By Euro Weekly News Media • 19 April 2021 • 16:45
Cryptocurrencies are taking over traditional currencies, and people all around the world are in favour of it. Virtual currency might be criticized by financial institutions, government banks, but traders and investors are actually getting more comfortable with digital currency. Investors find the crypto market, the best investment option as compared to forex or commodity trading.
Besides the growing influence of digital currencies, central banks are considering it as a threat to the banking system. The fact is, they are not wrong, cryptocurrencies fundamentals are based on decentralized infrastructure, which means that no control of any government, institute, or regulatory authority. This bothers banks and Governments, as they do not want to welcome anything that is beyond their control.
As a result, Central banks of a few countries are looking forward to launching digital currencies that represent central banks. The national digital currency movement has come out to be a solution to the problem of the decentralized nature of virtual currency.
The process becomes simple and quick when there are fewer intermediaries involved. The traditional method of payment has many glitches, such as a lack of security. The bank’s debit and credit card fraud news are now very common, hackers have multiple ways to sneak into the accounts. The current security measures to ensure privacy and account safety in the traditional payment system are inadequate. Those who are involved in the e-commerce trade find the transaction cost expensive.
Whereas cryptocurrencies functionality is independent, no bank, government, or regulatory body is involved between the transactions, its just sender, receiver, and technology. When the layers are reduced, transaction speed improves and less amount of fee is charged like one would experience interacting with Bitql.
The world is moving towards digitization at an incredible speed, if one does not embrace the technological changes, it would be difficult to survive in a competitive environment.
Privacy-related issues are now becoming a matter of concern for everyone. There was a time when people do not use to take care of privacy. The awareness regarding privacy invasion has become more mainstream in the last couple of years.
Facebook was criticized for selling the information of its user to companies. Privacy invasion has led many people to raise a question on Facebook, regarding ethical and moral boundaries. Facebook was accused of selling users’ information to other companies, without the consent of the account holders. Google was accused of illegally invading the privacy of people.
Now, people have become sensitive about their privacy, and want a platform free from check and control. Virtual currencies are the best way to make a secure payment while keeping the identities hidden. Blockchain technology, the foundation behind cryptocurrencies is the main player which makes every aspect of the transaction invisible to others. Thus, cryptocurrencies are winning people’s support.
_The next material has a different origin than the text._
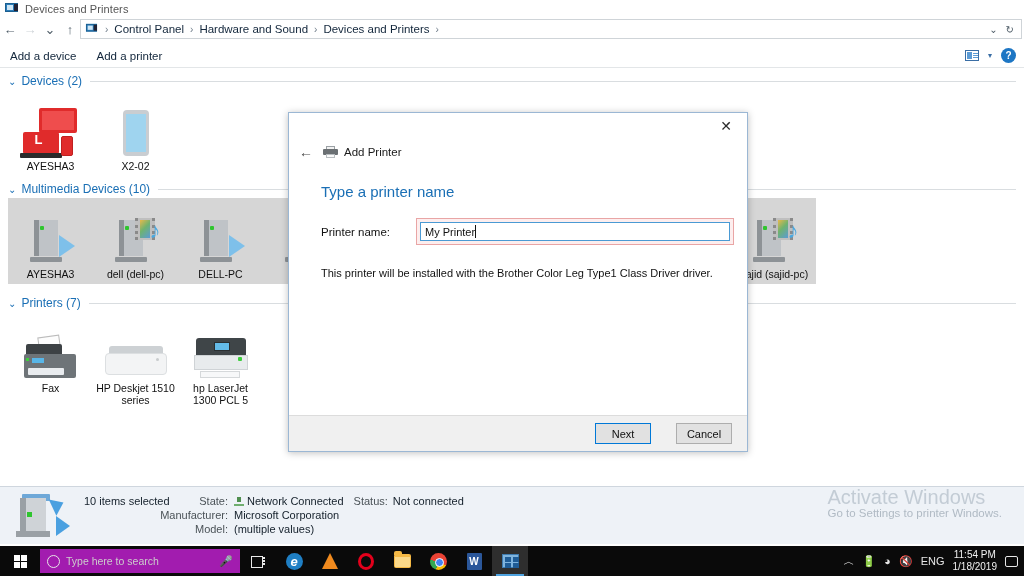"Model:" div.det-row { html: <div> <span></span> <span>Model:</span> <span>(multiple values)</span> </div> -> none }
There are millions of people around the world who are not associated with any bank but use the internet. Virtual currency environment could provide a platform to underprivileged people. This would help poor people to uplift their living standards.
Cryptocurrency is more than a digital asset, it is a technology that has the potential to reduce the vulnerable impact of corruption. Furthermore, blockchain cryptocurrencies can reallocate the wealth with fair distribution, and bank the unbanked.
The doors to make money in the world of virtual currency are open for almost everyone. Those with investments of millions of dollars and those with a small chunk of investment both could earn through cryptocurrency. There are online trading platforms for virtual currency trading, and one can get registered on almost all the platforms from any part of the world.
There are multiple ways to earn through cryptocurrencies. The most common way is buying, it is very simple and easy to buy bitcoin and other virtual currencies via digital currency platforms. Just buy bitcoin, wait for the price to escalate, and then make a profit by selling it back at the higher price.
The second most common way is crypto mining, it is not complicated to mine bitcoin, powerful chips, graphic cards, and computers are required to mine cryptocurrency. There are various methods of mining cryptocurrencies such as Cloud mining, CPU mining, and ASIC mining.